| ACTIVITY |
The task calls for the lines from the start of the entries below through the line with "UW SPECIALIST IN VORMBOMEN", given again verbatim, with every picture dropped.

──────── RECORD SET

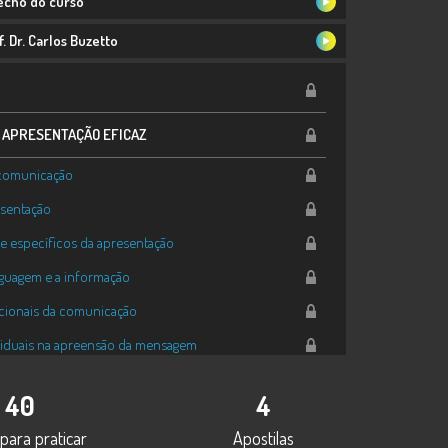
recho do curso
. Dr. Carlos Buzetto
A APRESENTAÇÃO EFICAZ
 comunicação
esentação
s e específicos da apresentação
nguagem e a informação
icionais da comunicação
ividuais na apreensão da mensagem
linguagem verbal e não verbal
40
4
, olhar e uso do espaço
para praticar
Apostilas
 com os presentes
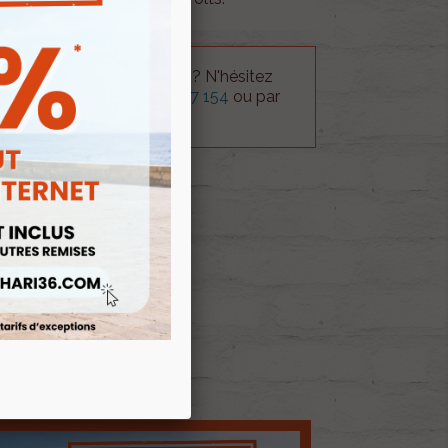
 technique sur le produit ? N'hésitez
rvice technique au
0254 277 154
ou par
ue@gmail.com
.
 AU PANIER
E D'ENVIES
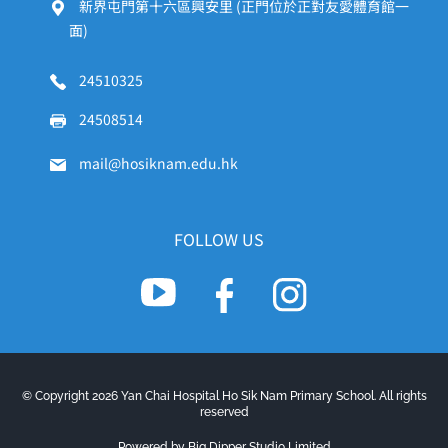
新界屯門第十六區興安里 (正門位於正對友愛體育館一
面)
24510325
24508514
mail@hosiknam.edu.hk
FOLLOW US
© Copyright 2026 Yan Chai Hospital Ho Sik Nam Primary School. All rights
reserved
Powered by Big Dipper Studio Limited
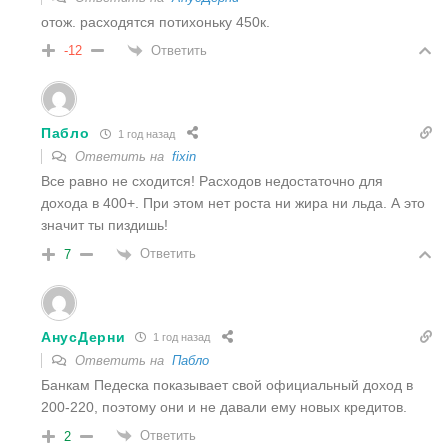
отож. расходятся потихоньку 450к.
Ответить
-12
Пабло
1 год назад
Ответить на
fixin
Все равно не сходится! Расходов недостаточно для
дохода в 400+. При этом нет роста ни жира ни льда. А это
значит ты пиздишь!
Ответить
7
АнусДерни
1 год назад
Ответить на
Пабло
Банкам Педеска показывает свой официальный доход в
200-220, поэтому они и не давали ему новых кредитов.
Ответить
2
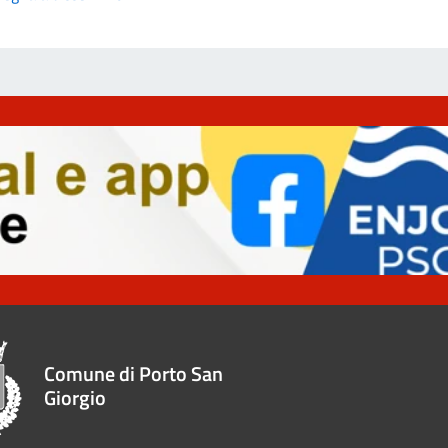
Comune di Porto San
Giorgio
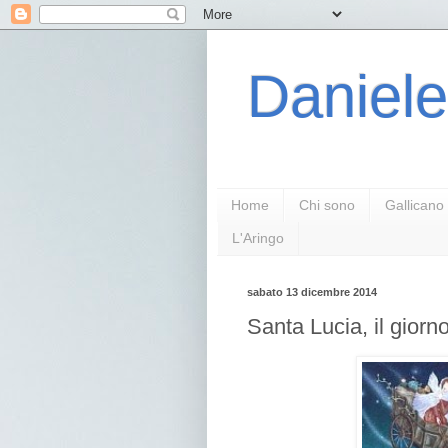
Daniele
Home
Chi sono
Gallicano
L'Aringo
sabato 13 dicembre 2014
Santa Lucia, il giorno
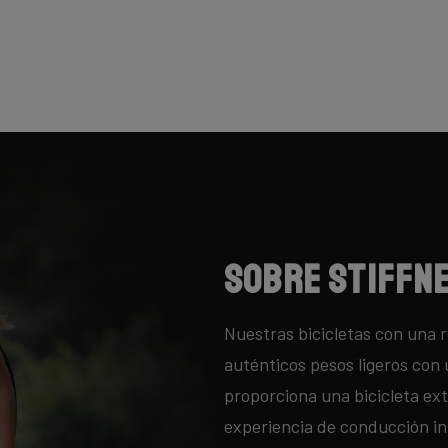
Sobre Stiffn
Nuestras bicicletas con una 
auténticos pesos ligeros con 
proporciona una bicicleta e
experiencia de conducción in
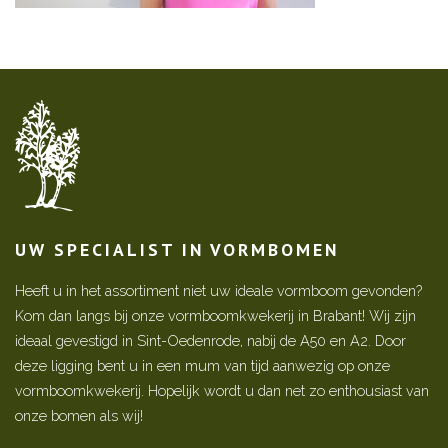
UW SPECIALIST IN VORMBOMEN
Heeft u in het assortiment niet uw ideale vormboom gevonden?
Kom dan langs bij onze vormboomkwekerij in Brabant! Wij zijn
ideaal gevestigd in Sint-Oedenrode, nabij de A50 en A2. Door
deze ligging bent u in een mum van tijd aanwezig op onze
vormboomkwekerij. Hopelijk wordt u dan net zo enthousiast van
onze bomen als wij!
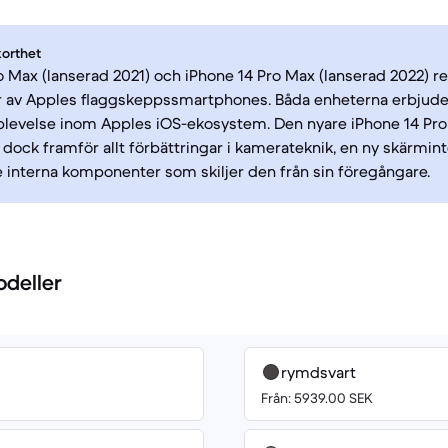
korthet
o Max (lanserad 2021) och iPhone 14 Pro Max (lanserad 2022) r
r av Apples flaggskeppssmartphones. Båda enheterna erbjude
evelse inom Apples iOS-ekosystem. Den nyare iPhone 14 Pr
 dock framför allt förbättringar i kamerateknik, en ny skärmin
interna komponenter som skiljer den från sin föregångare.
odeller
rymdsvart
Från: 5939.00 SEK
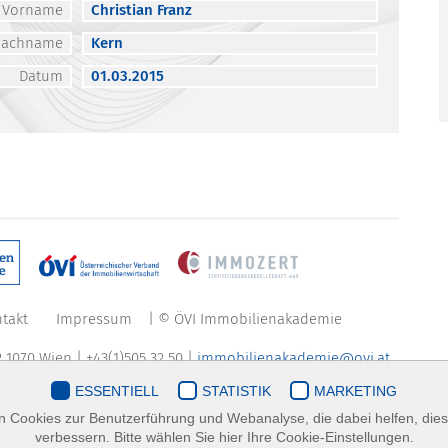
Vorname
Christian Franz
Nachname
Kern
Datum
01.03.2015
takt
Impressum
| © ÖVI Immobilienakademie
 1070 Wien | +43(1)505 32 50 |
immobilienakademie@ovi.at
ESSENTIELL
STATISTIK
MARKETING
 Cookies zur Benutzerführung und Webanalyse, die dabei helfen, die
verbessern. Bitte wählen Sie hier Ihre Cookie-Einstellungen.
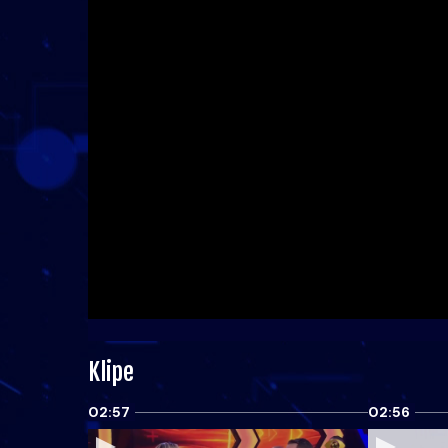
Klipe
02:57
02:56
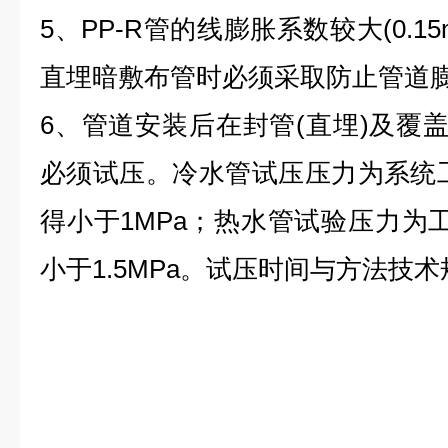
5、PP-R管的线膨胀系数较大(0.1
直埋暗敷布管时必须采取防止管道
6、管道安装后在封管(直埋)及覆盖
必须试压。冷水管试压压力为系统工
得小于1MPa；热水管试验压力为
小于1.5MPa。试压时间与方法技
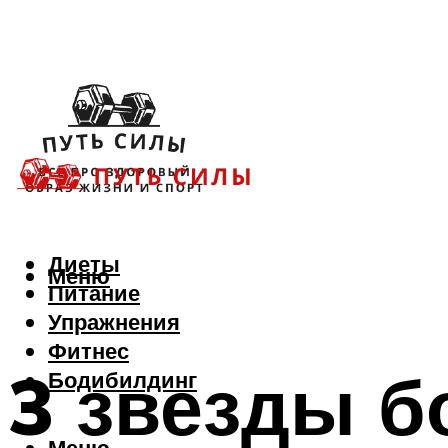
Диеты
Меню
Питание
Упражнения
Фитнес
3 звезды б
Бодибилдинг
Меню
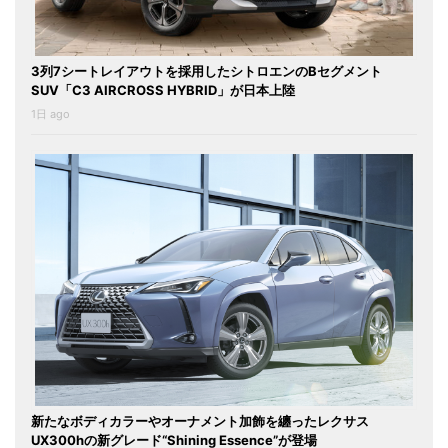
3列7シートレイアウトを採用したシトロエンのBセグメント
SUV「C3 AIRCROSS HYBRID」が日本上陸
1日 ago
新たなボディカラーやオーナメント加飾を纏ったレクサス
UX300hの新グレード“Shining Essence”が登場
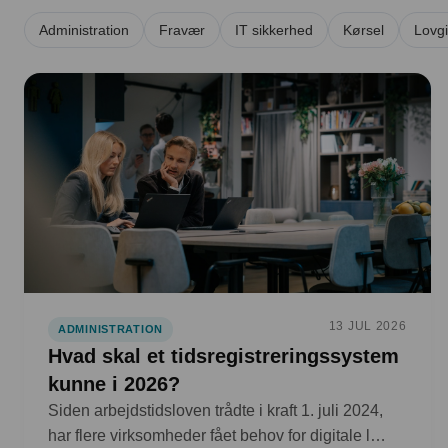
Administration
Fravær
IT sikkerhed
Kørsel
Lovgi
13 JUL 2026
ADMINISTRATION
Hvad skal et tidsregistreringssystem
kunne i 2026?
Siden arbejdstidsloven trådte i kraft 1. juli 2024,
har flere virksomheder fået behov for digitale l…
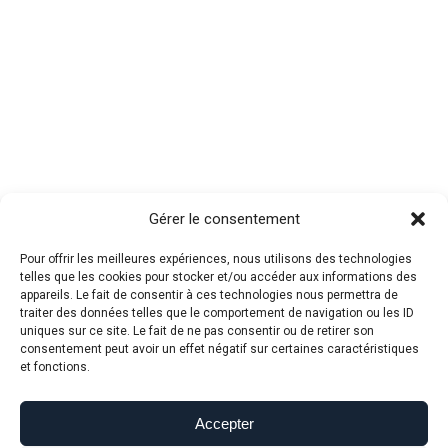
Gérer le consentement
Pour offrir les meilleures expériences, nous utilisons des technologies
telles que les cookies pour stocker et/ou accéder aux informations des
appareils. Le fait de consentir à ces technologies nous permettra de
traiter des données telles que le comportement de navigation ou les ID
uniques sur ce site. Le fait de ne pas consentir ou de retirer son
consentement peut avoir un effet négatif sur certaines caractéristiques
et fonctions.
Accepter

────────────────

| RESPONSE TO THIS EXERCISE |
recho do curso
. Dr. Carlos Buzetto
A APRESENTAÇÃO EFICAZ
 comunicação
esentação
s e específicos da apresentação
nguagem e a informação
icionais da comunicação
ividuais na apreensão da mensagem
linguagem verbal e não verbal
40
4
, olhar e uso do espaço
para praticar
Apostilas
 com os presentes
 technique sur le produit ? N'hésitez
rvice technique au
0254 277 154
ou par
ue@gmail.com
.
 AU PANIER
E D'ENVIES
新界屯門第十六區興安里 (正門位於正對友愛體育館一
面)
24510325
24508514
mail@hosiknam.edu.hk
FOLLOW US
© Copyright 2026 Yan Chai Hospital Ho Sik Nam Primary School. All rights
reserved
Powered by Big Dipper Studio Limited
отож. расходятся потихоньку 450к.
Ответить
-12
Пабло
1 год назад
Ответить на
fixin
Все равно не сходится! Расходов недостаточно для
дохода в 400+. При этом нет роста ни жира ни льда. А это
значит ты пиздишь!
Ответить
7
АнусДерни
1 год назад
Ответить на
Пабло
Банкам Педеска показывает свой официальный доход в
200-220, поэтому они и не давали ему новых кредитов.
Ответить
2
Comune di Porto San
Giorgio
Daniele
Home
Chi sono
Gallicano
L'Aringo
sabato 13 dicembre 2014
Santa Lucia, il giorno
Sobre Stiffn
Nuestras bicicletas con una 
auténticos pesos ligeros con 
proporciona una bicicleta e
experiencia de conducción in
UW SPECIALIST IN VORMBOMEN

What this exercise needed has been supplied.